-
Notifications
You must be signed in to change notification settings - Fork 2
Bulk import of identifier (and other?) table data from files #62
Description
JournalsDB tables were initially populated by loading existing classic files into tables. Subsequent to this, additions to the tables are made by exporting the tables to Google Sheets, making edits, and reimporting the data. The export/import process records the editorial history and enforces some data requirements, but it is time-intensive if more than a few records are being added.
We need to implement a process in run.py that will trigger the bulk import of data from files, but modified so that the data undergo validity checks prior to db insert. This discussion will focus on the bulk import of ISSNs.
Starting from the assumption that the bibcodes for new records already exist in the master table, we need a task that:
- will read a formatted text file containing a bibstem, an ISSN_type, and an ISSN
- verify that the bibstems are already in journalsdb (i.e. have a masterid)
- verify that the ISSN isn't already in journalsdb.idents
- check whether there is an existing ISSN of the given ISSN_type for that bibstem
If the given ISSN is truly new, the task should import the masterid, ISSN_type, and ISSN into idents. If it is not new, or if there is some other issue, it should provide actionable information to the user about what is wrong.
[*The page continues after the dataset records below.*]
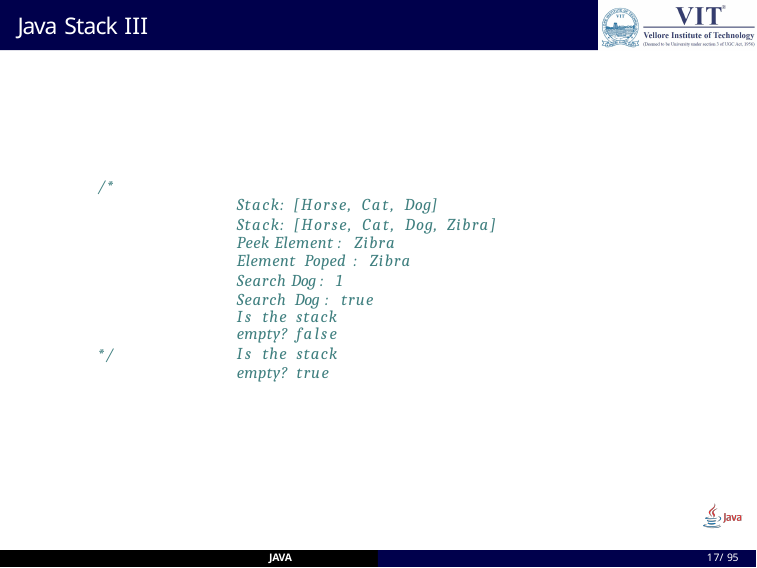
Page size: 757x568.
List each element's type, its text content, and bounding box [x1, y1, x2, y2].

picture [597, 0, 757, 51]
picture [699, 502, 747, 532]
text_box /* [95, 173, 117, 196]
text_box Stack: [Horse, Cat, Dog] Stack: [Horse, Cat, Dog, Zibra] Peek Element : Zibra Element Poped : Zibra Search Dog : 1 Search Dog : true Is the stack empty? false Is the stack empty? true [234, 192, 510, 382]
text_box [0, 549, 757, 568]
text_box */ [95, 341, 117, 364]
title Java Stack III [15, 9, 152, 107]
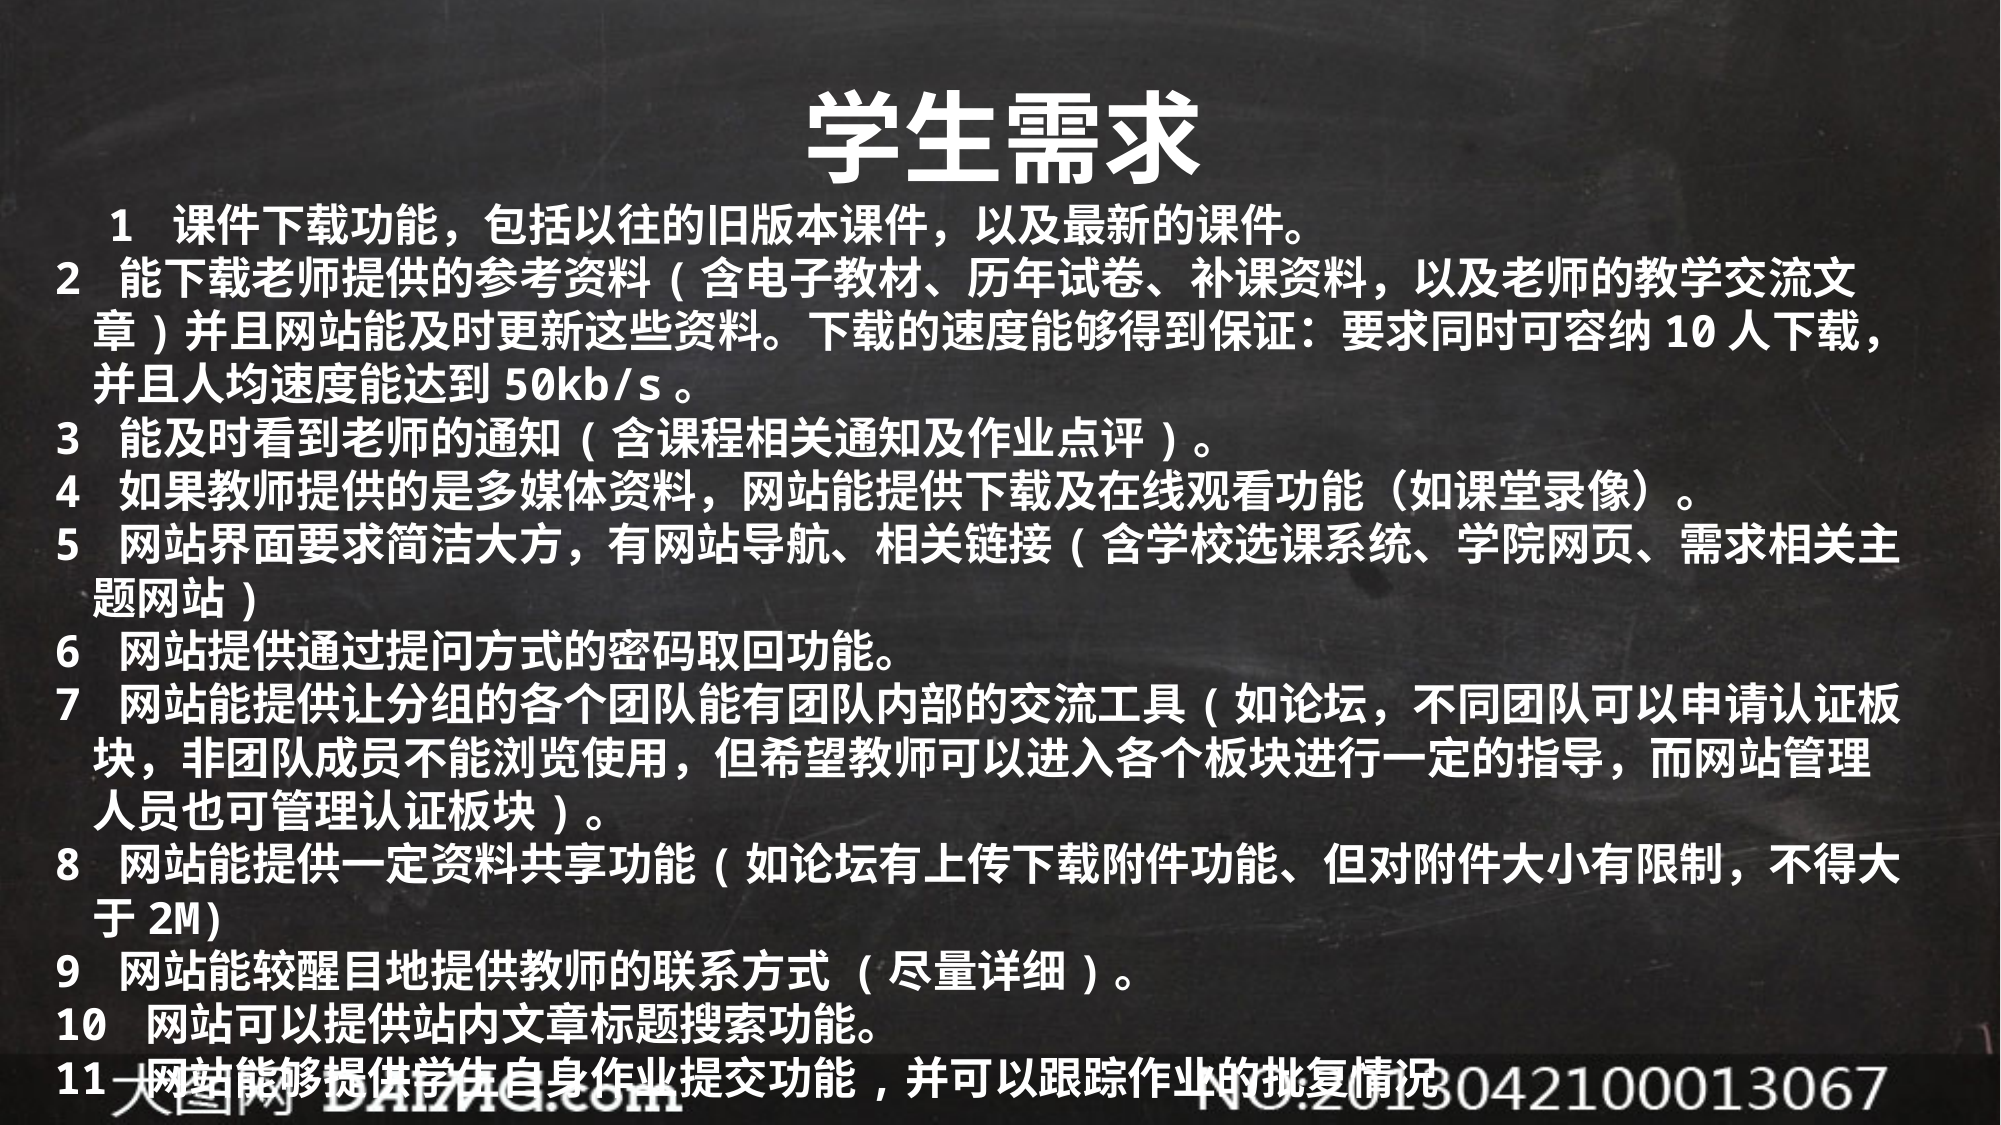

The procedure for this will be something like:
- read the file
- search journalsdb for the bibstem, and whether that bibstem already has any ISSNs
- search journalsdb for the ISSN, and return a warning if it has already been assigned to another bibstem, or the same bibstem but with a different ISSN_type
- if bibstem exists, ISSN does not, and ISSN_type has not already been assigned to bibstem, insert (masterid, ISSN, ISSN_type)
- if bibstem exists, ISSN does not, but ISSN_type has already been assigned (and you're sure the new record is a valid alternate ISSN for this bibstem), insert (masterid, ISSN, ISSN_type_altN), where the altN is generated from existing table data for alternate ISSNs
- if bibstem does not exist, reject the row and warn the user
- if bibstem exists and ISSN exists for the same bibstem, reject the row and notify the user the ISSN is already present
- if bibstem exists, and ISSN exists but for a different bibstem and/or ISSN_type, reject the row and warn the user there's a problematic record that requires investigation
The code for inserting an identifier of given type already exists in journalsmanager.tasks.task_db_load_identifier, so the new coding required is for reading the file, doing the required sqlalchemy queries to validate the incoming data, and generating logging messages of the appropriate level (info/warning) that will direct the curator on what needs to be resolved.